To: stockman_scott who wrote (15889)8/8/2002 12:26:24 PM
From: whitepine  Read Replies (1) | Respond to of 23153
 
Scott,
Wall Street was a great movie. Greed is good, with one caveat, that it motivates legal behavior. What is the difference in the motivation of XOM and the poor Missoura dirt farmer? Answer: nothing. IF the dirt farmer, or any other capitalist for that matter, could make a million or even a billion by selling the back 40, would s/he do it? Yes. Problem is s/he can't. It is a problem of market power, not motivation. Perhaps you might read Adam Smith for a review of the paradox of greed and markets...and how they produce lower prices and economic progress for the average consumer. In the main, this is still the case. Wal-Mart has done more for the working class than any liberal do-gooder with its practice of low prices.

Regards,
whitepine



To: stockman_scott who wrote (15889)8/8/2002 1:13:27 PM
From: kodiak_bull  Read Replies (1) | Respond to of 23153
 
Mebbe, mebbe not. Can you tell me what drove people to buy GX, ENE, AMZN, and every other stock at nosebleed levels? It wasn't that they had read the financials and done any due diligence, was it?

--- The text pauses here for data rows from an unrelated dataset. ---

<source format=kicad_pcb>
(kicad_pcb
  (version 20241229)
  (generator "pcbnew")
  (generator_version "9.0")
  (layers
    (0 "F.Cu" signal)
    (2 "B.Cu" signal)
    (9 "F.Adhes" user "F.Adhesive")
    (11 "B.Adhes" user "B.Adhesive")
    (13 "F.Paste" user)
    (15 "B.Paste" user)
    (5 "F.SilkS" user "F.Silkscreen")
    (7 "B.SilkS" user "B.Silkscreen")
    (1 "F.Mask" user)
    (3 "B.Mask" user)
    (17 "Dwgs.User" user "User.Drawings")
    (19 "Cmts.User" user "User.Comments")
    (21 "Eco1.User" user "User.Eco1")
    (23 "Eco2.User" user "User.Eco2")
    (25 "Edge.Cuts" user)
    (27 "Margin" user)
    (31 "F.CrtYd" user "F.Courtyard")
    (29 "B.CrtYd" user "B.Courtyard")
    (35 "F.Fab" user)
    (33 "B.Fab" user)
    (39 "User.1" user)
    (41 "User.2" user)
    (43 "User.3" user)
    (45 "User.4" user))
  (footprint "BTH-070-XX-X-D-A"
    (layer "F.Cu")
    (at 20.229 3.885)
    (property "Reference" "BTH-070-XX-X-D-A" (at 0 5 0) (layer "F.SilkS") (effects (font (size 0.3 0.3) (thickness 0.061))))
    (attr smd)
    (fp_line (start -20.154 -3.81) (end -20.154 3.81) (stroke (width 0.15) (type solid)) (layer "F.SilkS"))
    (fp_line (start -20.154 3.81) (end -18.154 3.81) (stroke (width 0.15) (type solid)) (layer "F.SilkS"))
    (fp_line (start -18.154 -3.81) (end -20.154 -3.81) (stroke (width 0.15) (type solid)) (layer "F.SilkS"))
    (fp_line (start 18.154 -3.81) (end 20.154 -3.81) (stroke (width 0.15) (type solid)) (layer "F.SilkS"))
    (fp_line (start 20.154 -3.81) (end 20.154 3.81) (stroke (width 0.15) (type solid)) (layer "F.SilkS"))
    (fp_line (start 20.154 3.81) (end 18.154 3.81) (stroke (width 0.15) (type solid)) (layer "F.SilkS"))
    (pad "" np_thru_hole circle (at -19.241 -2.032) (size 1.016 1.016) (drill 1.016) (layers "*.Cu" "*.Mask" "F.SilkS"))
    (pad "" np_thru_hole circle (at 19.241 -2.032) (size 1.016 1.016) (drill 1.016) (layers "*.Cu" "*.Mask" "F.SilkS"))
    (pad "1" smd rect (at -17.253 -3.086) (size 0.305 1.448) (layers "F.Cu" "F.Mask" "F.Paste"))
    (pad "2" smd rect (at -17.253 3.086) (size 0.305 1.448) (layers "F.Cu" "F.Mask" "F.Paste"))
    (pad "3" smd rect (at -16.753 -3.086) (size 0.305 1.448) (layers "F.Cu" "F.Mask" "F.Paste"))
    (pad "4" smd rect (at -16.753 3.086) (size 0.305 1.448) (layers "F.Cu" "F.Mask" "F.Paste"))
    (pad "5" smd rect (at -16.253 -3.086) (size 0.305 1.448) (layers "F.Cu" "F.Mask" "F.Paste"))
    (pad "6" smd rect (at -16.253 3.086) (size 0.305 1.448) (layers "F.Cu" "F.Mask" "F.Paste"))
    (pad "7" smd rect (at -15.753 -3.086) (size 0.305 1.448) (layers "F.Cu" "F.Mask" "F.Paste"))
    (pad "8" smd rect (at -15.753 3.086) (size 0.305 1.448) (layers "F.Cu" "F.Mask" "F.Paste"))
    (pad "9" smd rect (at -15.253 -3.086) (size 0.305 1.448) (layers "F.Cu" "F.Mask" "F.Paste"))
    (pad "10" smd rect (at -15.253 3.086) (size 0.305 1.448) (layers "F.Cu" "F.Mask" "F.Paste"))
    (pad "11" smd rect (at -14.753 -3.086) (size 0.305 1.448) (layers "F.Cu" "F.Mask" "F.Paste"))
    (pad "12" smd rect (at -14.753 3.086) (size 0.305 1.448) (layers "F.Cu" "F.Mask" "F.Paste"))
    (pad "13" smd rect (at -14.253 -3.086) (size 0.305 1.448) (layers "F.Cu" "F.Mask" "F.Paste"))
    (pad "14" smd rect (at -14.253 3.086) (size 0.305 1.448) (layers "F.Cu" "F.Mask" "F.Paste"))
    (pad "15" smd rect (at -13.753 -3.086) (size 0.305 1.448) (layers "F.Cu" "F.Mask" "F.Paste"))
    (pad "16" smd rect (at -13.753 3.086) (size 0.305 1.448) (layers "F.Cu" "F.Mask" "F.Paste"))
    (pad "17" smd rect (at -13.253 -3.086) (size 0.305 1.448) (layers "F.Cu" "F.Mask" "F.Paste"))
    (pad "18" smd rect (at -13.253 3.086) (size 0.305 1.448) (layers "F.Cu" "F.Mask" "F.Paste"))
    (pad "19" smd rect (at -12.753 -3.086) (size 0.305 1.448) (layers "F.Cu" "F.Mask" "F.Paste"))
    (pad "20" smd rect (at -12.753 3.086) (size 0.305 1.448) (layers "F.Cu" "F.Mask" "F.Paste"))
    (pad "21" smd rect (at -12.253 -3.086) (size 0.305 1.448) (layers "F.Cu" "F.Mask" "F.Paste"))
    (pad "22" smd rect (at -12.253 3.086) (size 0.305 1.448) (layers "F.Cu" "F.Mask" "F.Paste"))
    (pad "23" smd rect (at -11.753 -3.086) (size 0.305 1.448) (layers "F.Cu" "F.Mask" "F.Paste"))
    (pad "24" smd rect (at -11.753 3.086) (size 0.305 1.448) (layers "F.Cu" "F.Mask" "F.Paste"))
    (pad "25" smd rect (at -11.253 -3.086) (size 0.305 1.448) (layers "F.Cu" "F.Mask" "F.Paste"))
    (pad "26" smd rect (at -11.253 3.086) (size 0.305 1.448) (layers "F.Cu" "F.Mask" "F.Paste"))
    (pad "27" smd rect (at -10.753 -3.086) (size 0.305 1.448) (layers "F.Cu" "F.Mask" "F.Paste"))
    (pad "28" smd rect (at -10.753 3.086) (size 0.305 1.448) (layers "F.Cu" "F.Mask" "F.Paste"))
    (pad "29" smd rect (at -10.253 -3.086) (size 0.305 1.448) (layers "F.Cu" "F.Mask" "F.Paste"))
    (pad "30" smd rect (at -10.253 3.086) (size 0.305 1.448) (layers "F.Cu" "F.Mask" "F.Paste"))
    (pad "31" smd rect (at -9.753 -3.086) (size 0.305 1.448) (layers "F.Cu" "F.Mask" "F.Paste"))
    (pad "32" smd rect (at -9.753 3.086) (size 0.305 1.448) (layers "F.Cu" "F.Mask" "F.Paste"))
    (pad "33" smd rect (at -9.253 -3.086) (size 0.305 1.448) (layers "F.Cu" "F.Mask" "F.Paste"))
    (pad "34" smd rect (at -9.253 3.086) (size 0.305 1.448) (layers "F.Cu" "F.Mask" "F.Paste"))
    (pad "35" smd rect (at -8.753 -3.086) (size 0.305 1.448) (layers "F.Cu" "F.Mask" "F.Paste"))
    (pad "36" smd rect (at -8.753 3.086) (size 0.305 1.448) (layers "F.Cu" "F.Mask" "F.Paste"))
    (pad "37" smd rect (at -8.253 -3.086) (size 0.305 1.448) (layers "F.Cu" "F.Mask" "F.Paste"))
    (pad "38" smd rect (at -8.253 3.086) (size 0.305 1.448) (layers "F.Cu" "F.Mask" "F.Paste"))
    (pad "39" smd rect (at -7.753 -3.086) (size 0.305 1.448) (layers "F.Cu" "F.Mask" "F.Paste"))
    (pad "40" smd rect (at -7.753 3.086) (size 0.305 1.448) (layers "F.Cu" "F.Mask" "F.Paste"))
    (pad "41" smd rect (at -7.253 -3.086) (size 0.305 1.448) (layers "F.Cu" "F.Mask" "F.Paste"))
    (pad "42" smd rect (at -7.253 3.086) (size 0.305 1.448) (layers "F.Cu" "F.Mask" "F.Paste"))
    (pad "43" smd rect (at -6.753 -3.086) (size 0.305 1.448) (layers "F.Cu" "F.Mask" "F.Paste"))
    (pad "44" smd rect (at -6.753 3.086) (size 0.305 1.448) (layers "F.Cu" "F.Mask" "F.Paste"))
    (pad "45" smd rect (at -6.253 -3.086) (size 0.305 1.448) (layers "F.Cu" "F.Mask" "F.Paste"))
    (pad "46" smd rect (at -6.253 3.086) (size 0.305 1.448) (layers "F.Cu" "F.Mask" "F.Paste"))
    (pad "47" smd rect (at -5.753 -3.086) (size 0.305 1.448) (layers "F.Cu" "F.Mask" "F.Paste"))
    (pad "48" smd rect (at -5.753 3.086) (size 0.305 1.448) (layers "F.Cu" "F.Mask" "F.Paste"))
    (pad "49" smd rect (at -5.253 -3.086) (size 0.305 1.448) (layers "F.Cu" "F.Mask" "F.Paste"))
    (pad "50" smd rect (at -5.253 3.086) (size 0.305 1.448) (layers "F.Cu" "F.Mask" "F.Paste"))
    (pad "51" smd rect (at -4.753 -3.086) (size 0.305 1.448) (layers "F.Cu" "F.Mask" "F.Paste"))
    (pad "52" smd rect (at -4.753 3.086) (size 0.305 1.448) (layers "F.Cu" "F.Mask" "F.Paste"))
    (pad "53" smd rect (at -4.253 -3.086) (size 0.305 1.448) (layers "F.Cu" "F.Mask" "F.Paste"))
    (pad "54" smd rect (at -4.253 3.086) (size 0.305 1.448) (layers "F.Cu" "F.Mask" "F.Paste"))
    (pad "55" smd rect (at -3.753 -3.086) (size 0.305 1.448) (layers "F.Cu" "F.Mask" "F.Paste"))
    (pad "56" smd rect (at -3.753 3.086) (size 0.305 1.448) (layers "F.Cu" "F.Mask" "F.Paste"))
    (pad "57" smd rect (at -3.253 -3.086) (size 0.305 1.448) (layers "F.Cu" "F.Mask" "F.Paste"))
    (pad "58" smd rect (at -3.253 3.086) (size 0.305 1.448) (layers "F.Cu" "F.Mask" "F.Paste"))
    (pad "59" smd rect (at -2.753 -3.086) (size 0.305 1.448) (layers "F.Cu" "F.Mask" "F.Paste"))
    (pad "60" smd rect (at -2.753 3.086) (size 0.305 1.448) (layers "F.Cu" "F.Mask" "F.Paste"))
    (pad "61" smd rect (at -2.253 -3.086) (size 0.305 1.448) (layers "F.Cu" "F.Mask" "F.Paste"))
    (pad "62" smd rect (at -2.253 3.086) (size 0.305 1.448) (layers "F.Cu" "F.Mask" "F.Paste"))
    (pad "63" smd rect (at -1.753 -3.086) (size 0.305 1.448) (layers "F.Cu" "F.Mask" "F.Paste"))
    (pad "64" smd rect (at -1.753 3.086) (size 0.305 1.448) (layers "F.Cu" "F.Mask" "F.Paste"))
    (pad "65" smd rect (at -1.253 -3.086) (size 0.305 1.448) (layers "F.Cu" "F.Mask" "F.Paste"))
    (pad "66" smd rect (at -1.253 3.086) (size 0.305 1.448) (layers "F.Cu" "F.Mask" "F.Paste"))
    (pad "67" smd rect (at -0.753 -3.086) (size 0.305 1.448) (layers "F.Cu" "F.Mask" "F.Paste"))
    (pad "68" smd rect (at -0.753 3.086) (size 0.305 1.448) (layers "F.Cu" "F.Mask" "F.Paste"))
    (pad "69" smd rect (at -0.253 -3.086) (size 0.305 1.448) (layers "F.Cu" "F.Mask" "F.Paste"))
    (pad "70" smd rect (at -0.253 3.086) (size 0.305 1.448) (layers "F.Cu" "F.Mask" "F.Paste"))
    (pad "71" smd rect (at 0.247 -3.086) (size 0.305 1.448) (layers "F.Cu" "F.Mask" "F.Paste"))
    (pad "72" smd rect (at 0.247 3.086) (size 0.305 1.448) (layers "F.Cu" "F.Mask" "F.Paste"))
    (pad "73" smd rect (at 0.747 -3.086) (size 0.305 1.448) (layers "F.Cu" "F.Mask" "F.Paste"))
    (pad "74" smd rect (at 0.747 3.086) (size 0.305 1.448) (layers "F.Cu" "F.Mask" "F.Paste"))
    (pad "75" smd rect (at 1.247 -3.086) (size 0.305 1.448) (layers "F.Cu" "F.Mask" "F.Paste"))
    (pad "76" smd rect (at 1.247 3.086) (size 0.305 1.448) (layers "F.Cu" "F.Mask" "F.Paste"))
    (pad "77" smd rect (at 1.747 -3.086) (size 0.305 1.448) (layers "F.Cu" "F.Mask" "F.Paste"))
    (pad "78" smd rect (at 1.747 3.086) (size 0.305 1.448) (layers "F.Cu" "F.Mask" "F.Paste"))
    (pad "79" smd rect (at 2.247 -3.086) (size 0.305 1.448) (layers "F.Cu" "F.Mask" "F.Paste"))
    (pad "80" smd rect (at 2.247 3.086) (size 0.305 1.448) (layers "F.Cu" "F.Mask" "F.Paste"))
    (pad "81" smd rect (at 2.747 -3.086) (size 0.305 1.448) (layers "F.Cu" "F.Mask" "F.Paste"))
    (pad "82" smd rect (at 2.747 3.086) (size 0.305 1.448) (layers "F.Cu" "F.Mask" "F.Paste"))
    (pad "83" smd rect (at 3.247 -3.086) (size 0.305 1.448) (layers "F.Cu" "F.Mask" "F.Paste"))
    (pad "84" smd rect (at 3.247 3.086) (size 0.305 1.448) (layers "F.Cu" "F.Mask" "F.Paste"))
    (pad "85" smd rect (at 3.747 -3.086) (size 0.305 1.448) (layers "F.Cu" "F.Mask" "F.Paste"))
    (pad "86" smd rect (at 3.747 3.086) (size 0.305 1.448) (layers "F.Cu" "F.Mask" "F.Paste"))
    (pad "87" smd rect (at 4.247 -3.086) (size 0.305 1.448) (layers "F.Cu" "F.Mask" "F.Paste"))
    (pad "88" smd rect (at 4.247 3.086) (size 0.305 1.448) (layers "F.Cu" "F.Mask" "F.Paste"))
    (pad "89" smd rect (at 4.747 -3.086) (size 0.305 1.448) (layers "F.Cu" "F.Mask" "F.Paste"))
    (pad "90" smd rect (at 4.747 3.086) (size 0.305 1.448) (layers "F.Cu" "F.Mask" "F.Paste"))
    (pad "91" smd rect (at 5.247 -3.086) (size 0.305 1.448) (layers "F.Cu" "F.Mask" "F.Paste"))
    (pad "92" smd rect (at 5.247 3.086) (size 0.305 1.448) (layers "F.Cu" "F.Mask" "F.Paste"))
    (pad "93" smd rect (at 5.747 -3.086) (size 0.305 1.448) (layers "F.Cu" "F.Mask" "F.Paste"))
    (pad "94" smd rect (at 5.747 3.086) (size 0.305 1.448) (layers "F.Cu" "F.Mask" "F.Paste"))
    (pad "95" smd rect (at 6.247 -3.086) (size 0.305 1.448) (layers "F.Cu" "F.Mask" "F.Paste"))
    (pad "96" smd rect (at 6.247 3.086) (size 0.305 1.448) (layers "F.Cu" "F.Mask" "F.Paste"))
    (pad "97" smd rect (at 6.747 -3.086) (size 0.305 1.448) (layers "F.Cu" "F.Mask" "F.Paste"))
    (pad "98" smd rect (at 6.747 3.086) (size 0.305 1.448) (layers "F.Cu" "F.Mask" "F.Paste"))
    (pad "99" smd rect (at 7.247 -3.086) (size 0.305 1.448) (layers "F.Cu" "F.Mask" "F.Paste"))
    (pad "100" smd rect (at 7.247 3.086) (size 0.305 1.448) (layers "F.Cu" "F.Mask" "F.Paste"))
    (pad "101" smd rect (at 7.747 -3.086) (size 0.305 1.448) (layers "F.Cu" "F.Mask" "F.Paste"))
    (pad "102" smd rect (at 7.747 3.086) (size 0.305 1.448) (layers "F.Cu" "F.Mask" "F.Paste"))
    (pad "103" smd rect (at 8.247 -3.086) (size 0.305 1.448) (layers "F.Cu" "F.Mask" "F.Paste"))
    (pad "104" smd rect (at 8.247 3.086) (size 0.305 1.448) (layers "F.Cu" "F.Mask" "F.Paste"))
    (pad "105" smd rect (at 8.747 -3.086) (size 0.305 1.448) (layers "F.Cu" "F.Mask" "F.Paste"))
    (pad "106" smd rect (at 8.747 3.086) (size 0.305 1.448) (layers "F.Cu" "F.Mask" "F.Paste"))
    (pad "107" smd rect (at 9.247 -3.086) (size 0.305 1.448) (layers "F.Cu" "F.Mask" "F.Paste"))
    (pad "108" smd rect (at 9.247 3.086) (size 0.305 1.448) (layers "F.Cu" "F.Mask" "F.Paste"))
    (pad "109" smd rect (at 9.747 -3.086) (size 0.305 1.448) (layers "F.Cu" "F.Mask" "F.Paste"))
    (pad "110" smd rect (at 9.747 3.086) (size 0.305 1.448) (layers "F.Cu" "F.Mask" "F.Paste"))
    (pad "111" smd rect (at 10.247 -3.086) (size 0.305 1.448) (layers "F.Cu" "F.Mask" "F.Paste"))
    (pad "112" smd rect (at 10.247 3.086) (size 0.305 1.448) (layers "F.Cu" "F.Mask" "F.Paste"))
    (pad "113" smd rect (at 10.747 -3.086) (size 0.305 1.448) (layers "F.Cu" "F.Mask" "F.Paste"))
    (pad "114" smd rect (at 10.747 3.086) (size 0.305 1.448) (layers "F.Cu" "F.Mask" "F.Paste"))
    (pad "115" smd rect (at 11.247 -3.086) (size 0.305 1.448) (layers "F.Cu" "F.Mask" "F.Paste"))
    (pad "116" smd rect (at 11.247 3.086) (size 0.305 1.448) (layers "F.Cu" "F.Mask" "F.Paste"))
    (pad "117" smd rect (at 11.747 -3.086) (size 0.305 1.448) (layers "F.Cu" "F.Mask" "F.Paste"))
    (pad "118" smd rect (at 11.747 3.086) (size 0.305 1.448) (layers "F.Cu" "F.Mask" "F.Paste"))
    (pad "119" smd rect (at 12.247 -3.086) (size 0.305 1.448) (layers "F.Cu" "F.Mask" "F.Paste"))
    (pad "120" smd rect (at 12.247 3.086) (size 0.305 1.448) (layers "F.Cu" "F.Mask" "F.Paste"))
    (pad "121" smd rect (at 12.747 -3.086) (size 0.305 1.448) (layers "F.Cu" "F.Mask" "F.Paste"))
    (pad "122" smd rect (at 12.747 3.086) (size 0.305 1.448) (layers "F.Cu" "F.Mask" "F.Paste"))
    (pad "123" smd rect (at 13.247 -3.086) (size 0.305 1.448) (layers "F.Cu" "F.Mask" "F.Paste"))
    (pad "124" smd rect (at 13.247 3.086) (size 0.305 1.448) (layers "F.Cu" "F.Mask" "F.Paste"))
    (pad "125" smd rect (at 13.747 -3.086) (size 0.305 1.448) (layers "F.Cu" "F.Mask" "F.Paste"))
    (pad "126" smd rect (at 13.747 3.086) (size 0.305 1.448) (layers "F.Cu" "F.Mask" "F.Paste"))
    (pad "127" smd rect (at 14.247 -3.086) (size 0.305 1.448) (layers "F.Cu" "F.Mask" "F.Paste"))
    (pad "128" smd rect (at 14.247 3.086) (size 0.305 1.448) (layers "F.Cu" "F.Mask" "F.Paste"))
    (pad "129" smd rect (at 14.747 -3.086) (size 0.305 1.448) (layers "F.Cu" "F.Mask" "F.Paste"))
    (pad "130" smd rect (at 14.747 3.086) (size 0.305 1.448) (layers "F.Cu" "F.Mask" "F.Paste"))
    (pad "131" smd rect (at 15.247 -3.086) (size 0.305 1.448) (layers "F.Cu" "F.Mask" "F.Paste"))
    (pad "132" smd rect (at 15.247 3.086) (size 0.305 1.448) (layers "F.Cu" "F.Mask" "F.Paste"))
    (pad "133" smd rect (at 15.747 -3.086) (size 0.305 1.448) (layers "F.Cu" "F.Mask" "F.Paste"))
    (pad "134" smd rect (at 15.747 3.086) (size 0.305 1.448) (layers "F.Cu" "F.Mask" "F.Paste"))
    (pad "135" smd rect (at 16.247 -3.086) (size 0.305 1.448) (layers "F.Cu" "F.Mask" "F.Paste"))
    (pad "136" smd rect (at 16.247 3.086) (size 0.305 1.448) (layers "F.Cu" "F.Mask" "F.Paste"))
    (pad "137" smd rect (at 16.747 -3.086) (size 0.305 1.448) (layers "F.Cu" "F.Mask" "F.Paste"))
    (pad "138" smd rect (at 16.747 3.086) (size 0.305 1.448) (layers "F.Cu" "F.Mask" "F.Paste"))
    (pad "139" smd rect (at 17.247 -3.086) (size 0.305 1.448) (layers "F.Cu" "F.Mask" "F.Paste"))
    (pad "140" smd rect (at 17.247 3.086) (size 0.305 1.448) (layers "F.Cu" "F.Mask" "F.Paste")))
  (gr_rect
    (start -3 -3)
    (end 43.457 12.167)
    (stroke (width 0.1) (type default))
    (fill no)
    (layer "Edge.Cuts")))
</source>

Wasn't it pure greed, only coupled with an ignorance that hasn't been seen since folks got their stock tips from shoe shine boys in the late 1920's??

Shakespeare, if I may paraphrase from Julius Caesar, had it right (although as in most of his plays, the truest words are generally given to the worst rogues or fools to say--witness Iago's speeches, Polonius' advisories, etc.)--here is Cassius, with the lean and hungry look:

"The fault, dear Brutus, is in ourselves, not our star executives."